*Task prompt*
Repeat the full listing that follows, word for word.
━━━━━ Material provided
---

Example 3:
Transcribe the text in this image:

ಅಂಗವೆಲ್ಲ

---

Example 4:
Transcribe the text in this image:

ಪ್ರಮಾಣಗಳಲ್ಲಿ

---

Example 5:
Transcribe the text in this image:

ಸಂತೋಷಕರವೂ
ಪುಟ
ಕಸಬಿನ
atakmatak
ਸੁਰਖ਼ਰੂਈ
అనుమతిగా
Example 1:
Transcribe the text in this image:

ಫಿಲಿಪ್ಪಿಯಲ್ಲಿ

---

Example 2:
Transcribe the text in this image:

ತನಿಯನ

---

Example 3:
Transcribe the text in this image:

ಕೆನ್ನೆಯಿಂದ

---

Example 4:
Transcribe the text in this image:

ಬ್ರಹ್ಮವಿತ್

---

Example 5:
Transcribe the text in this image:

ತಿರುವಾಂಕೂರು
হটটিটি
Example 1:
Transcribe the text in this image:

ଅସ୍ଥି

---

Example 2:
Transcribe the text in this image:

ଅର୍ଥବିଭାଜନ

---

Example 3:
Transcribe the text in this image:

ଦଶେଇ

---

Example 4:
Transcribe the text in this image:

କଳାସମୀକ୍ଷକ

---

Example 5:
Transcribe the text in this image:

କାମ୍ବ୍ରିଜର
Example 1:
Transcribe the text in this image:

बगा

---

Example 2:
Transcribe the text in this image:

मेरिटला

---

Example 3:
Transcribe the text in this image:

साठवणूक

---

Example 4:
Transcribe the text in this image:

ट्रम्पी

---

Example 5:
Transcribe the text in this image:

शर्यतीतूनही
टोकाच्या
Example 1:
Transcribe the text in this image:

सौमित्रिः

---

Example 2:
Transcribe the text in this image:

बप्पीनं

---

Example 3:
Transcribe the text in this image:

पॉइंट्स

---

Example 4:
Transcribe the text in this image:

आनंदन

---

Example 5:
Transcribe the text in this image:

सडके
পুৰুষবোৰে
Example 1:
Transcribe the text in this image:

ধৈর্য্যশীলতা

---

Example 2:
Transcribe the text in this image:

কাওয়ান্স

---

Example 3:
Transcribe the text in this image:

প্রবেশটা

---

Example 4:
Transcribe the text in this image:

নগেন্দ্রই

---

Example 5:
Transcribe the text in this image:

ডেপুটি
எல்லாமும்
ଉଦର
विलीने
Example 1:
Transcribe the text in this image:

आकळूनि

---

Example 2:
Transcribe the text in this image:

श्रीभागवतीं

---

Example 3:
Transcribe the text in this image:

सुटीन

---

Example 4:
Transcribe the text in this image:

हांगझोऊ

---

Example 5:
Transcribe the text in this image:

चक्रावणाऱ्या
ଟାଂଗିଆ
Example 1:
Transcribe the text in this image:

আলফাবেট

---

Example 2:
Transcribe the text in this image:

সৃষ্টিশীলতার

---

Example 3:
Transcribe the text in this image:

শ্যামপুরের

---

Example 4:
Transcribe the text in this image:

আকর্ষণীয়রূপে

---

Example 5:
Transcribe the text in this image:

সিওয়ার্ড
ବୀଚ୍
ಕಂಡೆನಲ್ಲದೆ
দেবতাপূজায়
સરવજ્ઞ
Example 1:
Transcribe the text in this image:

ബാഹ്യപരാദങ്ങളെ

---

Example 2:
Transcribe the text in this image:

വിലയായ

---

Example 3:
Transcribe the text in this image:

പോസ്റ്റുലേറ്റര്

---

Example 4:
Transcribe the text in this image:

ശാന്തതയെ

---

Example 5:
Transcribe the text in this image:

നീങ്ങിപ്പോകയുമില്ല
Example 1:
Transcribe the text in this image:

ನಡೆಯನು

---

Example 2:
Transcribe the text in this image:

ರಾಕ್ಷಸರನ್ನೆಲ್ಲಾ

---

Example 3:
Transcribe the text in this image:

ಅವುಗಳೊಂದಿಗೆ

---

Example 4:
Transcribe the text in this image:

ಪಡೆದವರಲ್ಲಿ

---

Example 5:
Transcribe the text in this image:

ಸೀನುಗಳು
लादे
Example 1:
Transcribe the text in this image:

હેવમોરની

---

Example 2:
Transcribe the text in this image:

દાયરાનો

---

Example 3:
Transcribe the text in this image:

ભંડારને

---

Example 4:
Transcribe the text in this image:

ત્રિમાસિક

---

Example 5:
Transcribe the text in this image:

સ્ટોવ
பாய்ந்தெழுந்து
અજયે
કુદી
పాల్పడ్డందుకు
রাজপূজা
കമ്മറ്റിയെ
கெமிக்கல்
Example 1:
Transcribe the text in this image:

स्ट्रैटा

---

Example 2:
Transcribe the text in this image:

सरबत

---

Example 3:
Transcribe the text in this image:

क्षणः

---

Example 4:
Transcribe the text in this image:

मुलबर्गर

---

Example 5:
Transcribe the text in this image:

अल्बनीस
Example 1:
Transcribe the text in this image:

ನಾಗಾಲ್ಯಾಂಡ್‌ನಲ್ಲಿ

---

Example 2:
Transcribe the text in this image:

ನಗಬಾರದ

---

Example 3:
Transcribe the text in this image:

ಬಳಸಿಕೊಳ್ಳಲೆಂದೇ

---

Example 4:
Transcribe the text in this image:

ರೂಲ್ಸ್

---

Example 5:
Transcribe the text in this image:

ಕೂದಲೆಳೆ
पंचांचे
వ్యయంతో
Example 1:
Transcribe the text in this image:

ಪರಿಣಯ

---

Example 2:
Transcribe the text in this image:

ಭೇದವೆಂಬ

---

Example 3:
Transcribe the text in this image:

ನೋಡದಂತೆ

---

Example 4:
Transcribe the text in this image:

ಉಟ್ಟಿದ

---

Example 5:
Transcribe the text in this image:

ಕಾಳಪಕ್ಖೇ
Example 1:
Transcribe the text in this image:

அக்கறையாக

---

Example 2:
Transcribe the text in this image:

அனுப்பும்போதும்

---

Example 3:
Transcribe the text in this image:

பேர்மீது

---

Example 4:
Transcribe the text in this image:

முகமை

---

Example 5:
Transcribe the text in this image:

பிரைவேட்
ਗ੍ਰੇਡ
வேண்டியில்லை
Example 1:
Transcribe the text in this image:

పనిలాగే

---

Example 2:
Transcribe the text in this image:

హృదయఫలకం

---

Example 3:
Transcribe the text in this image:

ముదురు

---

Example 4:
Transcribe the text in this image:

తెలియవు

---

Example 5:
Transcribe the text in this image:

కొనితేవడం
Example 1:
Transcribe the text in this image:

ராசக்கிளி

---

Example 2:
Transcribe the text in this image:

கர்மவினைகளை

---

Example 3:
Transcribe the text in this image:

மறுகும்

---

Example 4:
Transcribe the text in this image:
━━━━━━━━━━
*Answer to this problem*
---

Example 3:
Transcribe the text in this image:

ಅಂಗವೆಲ್ಲ

---

Example 4:
Transcribe the text in this image:

ಪ್ರಮಾಣಗಳಲ್ಲಿ

---

Example 5:
Transcribe the text in this image:

ಸಂತೋಷಕರವೂ
ಪುಟ
ಕಸಬಿನ
atakmatak
ਸੁਰਖ਼ਰੂਈ
అనుమతిగా
Example 1:
Transcribe the text in this image:

ಫಿಲಿಪ್ಪಿಯಲ್ಲಿ

---

Example 2:
Transcribe the text in this image:

ತನಿಯನ

---

Example 3:
Transcribe the text in this image:

ಕೆನ್ನೆಯಿಂದ

---

Example 4:
Transcribe the text in this image:

ಬ್ರಹ್ಮವಿತ್

---

Example 5:
Transcribe the text in this image:

ತಿರುವಾಂಕೂರು
হটটিটি
Example 1:
Transcribe the text in this image:

ଅସ୍ଥି

---

Example 2:
Transcribe the text in this image:

ଅର୍ଥବିଭାଜନ

---

Example 3:
Transcribe the text in this image:

ଦଶେଇ

---

Example 4:
Transcribe the text in this image:

କଳାସମୀକ୍ଷକ

---

Example 5:
Transcribe the text in this image:

କାମ୍ବ୍ରିଜର
Example 1:
Transcribe the text in this image:

बगा

---

Example 2:
Transcribe the text in this image:

मेरिटला

---

Example 3:
Transcribe the text in this image:

साठवणूक

---

Example 4:
Transcribe the text in this image:

ट्रम्पी

---

Example 5:
Transcribe the text in this image:

शर्यतीतूनही
टोकाच्या
Example 1:
Transcribe the text in this image:

सौमित्रिः

---

Example 2:
Transcribe the text in this image:

बप्पीनं

---

Example 3:
Transcribe the text in this image:

पॉइंट्स

---

Example 4:
Transcribe the text in this image:

आनंदन

---

Example 5:
Transcribe the text in this image:

सडके
পুৰুষবোৰে
Example 1:
Transcribe the text in this image:

ধৈর্য্যশীলতা

---

Example 2:
Transcribe the text in this image:

কাওয়ান্স

---

Example 3:
Transcribe the text in this image:

প্রবেশটা

---

Example 4:
Transcribe the text in this image:

নগেন্দ্রই

---

Example 5:
Transcribe the text in this image:

ডেপুটি
எல்லாமும்
ଉଦର
विलीने
Example 1:
Transcribe the text in this image:

आकळूनि

---

Example 2:
Transcribe the text in this image:

श्रीभागवतीं

---

Example 3:
Transcribe the text in this image:

सुटीन

---

Example 4:
Transcribe the text in this image:

हांगझोऊ

---

Example 5:
Transcribe the text in this image:

चक्रावणाऱ्या
ଟାଂଗିଆ
Example 1:
Transcribe the text in this image:

আলফাবেট

---

Example 2:
Transcribe the text in this image:

সৃষ্টিশীলতার

---

Example 3:
Transcribe the text in this image:

শ্যামপুরের

---

Example 4:
Transcribe the text in this image:

আকর্ষণীয়রূপে

---

Example 5:
Transcribe the text in this image:

সিওয়ার্ড
ବୀଚ୍
ಕಂಡೆನಲ್ಲದೆ
দেবতাপূজায়
સરવજ્ઞ
Example 1:
Transcribe the text in this image:

ബാഹ്യപരാദങ്ങളെ

---

Example 2:
Transcribe the text in this image:

വിലയായ

---

Example 3:
Transcribe the text in this image:

പോസ്റ്റുലേറ്റര്

---

Example 4:
Transcribe the text in this image:

ശാന്തതയെ

---

Example 5:
Transcribe the text in this image:

നീങ്ങിപ്പോകയുമില്ല
Example 1:
Transcribe the text in this image:

ನಡೆಯನು

---

Example 2:
Transcribe the text in this image:

ರಾಕ್ಷಸರನ್ನೆಲ್ಲಾ

---

Example 3:
Transcribe the text in this image:

ಅವುಗಳೊಂದಿಗೆ

---

Example 4:
Transcribe the text in this image:

ಪಡೆದವರಲ್ಲಿ

---

Example 5:
Transcribe the text in this image:

ಸೀನುಗಳು
लादे
Example 1:
Transcribe the text in this image:

હેવમોરની

---

Example 2:
Transcribe the text in this image:

દાયરાનો

---

Example 3:
Transcribe the text in this image:

ભંડારને

---

Example 4:
Transcribe the text in this image:

ત્રિમાસિક

---

Example 5:
Transcribe the text in this image:

સ્ટોવ
பாய்ந்தெழுந்து
અજયે
કુદી
పాల్పడ్డందుకు
রাজপূজা
കമ്മറ്റിയെ
கெமிக்கல்
Example 1:
Transcribe the text in this image:

स्ट्रैटा

---

Example 2:
Transcribe the text in this image:

सरबत

---

Example 3:
Transcribe the text in this image:

क्षणः

---

Example 4:
Transcribe the text in this image:

मुलबर्गर

---

Example 5:
Transcribe the text in this image:

अल्बनीस
Example 1:
Transcribe the text in this image:

ನಾಗಾಲ್ಯಾಂಡ್‌ನಲ್ಲಿ

---

Example 2:
Transcribe the text in this image:

ನಗಬಾರದ

---

Example 3:
Transcribe the text in this image:

ಬಳಸಿಕೊಳ್ಳಲೆಂದೇ

---

Example 4:
Transcribe the text in this image:

ರೂಲ್ಸ್

---

Example 5:
Transcribe the text in this image:

ಕೂದಲೆಳೆ
पंचांचे
వ్యయంతో
Example 1:
Transcribe the text in this image:

ಪರಿಣಯ

---

Example 2:
Transcribe the text in this image:

ಭೇದವೆಂಬ

---

Example 3:
Transcribe the text in this image:

ನೋಡದಂತೆ

---

Example 4:
Transcribe the text in this image:

ಉಟ್ಟಿದ

---

Example 5:
Transcribe the text in this image:

ಕಾಳಪಕ್ಖೇ
Example 1:
Transcribe the text in this image:

அக்கறையாக

---

Example 2:
Transcribe the text in this image:

அனுப்பும்போதும்

---

Example 3:
Transcribe the text in this image:

பேர்மீது

---

Example 4:
Transcribe the text in this image:

முகமை

---

Example 5:
Transcribe the text in this image:

பிரைவேட்
ਗ੍ਰੇਡ
வேண்டியில்லை
Example 1:
Transcribe the text in this image:

పనిలాగే

---

Example 2:
Transcribe the text in this image:

హృదయఫలకం

---

Example 3:
Transcribe the text in this image:

ముదురు

---

Example 4:
Transcribe the text in this image:

తెలియవు

---

Example 5:
Transcribe the text in this image:

కొనితేవడం
Example 1:
Transcribe the text in this image:

ராசக்கிளி

---

Example 2:
Transcribe the text in this image:

கர்மவினைகளை

---

Example 3:
Transcribe the text in this image:

மறுகும்

---

Example 4:
Transcribe the text in this image:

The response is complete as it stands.